[TASK GOAL]:
Print the stretch from the line that contains "Fondazione myclimate" through the line that contains "Calcolare impronta di", with both of those lines included, keeping each line unchanged.

+++++

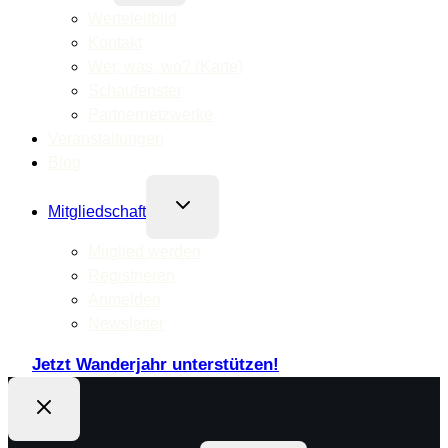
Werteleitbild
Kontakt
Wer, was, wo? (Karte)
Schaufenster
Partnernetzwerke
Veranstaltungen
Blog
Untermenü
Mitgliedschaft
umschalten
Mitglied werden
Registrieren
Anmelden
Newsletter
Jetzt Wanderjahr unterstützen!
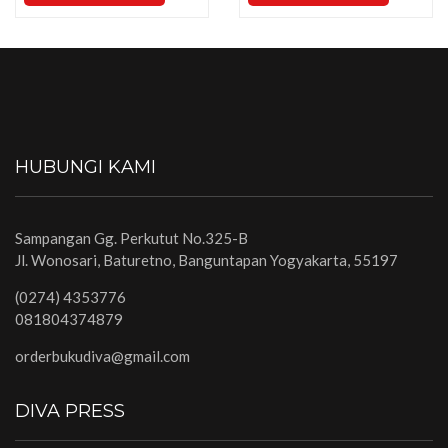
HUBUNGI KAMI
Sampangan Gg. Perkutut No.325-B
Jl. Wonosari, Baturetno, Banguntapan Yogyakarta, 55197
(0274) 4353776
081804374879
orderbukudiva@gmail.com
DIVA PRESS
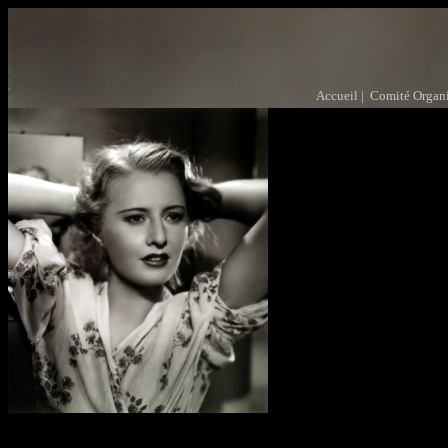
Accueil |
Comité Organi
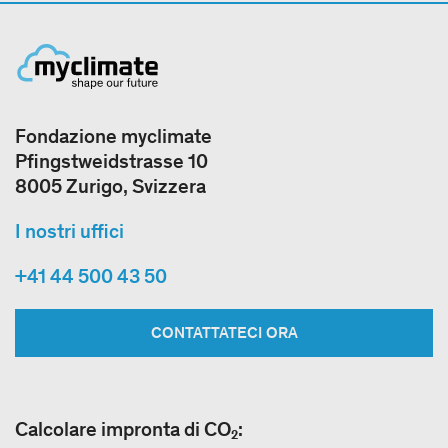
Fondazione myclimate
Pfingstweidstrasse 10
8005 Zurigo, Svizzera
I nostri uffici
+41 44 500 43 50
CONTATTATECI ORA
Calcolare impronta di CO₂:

+++++

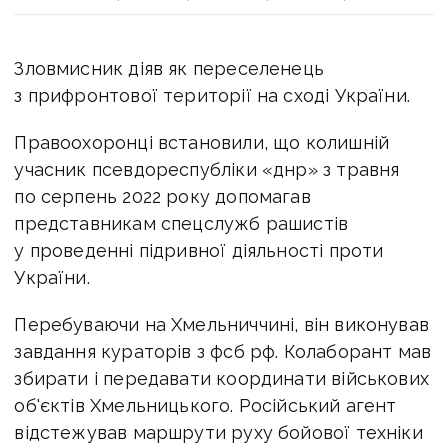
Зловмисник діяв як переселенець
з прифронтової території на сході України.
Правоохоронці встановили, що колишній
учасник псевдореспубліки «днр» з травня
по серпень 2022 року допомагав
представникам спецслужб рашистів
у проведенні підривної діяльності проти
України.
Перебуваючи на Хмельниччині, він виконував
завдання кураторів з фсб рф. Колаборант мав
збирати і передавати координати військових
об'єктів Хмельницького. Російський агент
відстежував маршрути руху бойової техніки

+++++

[TASK ANSWER]:
Fondazione myclimate
Pfingstweidstrasse 10
8005 Zurigo, Svizzera
I nostri uffici
+41 44 500 43 50
CONTATTATECI ORA
Calcolare impronta di CO₂:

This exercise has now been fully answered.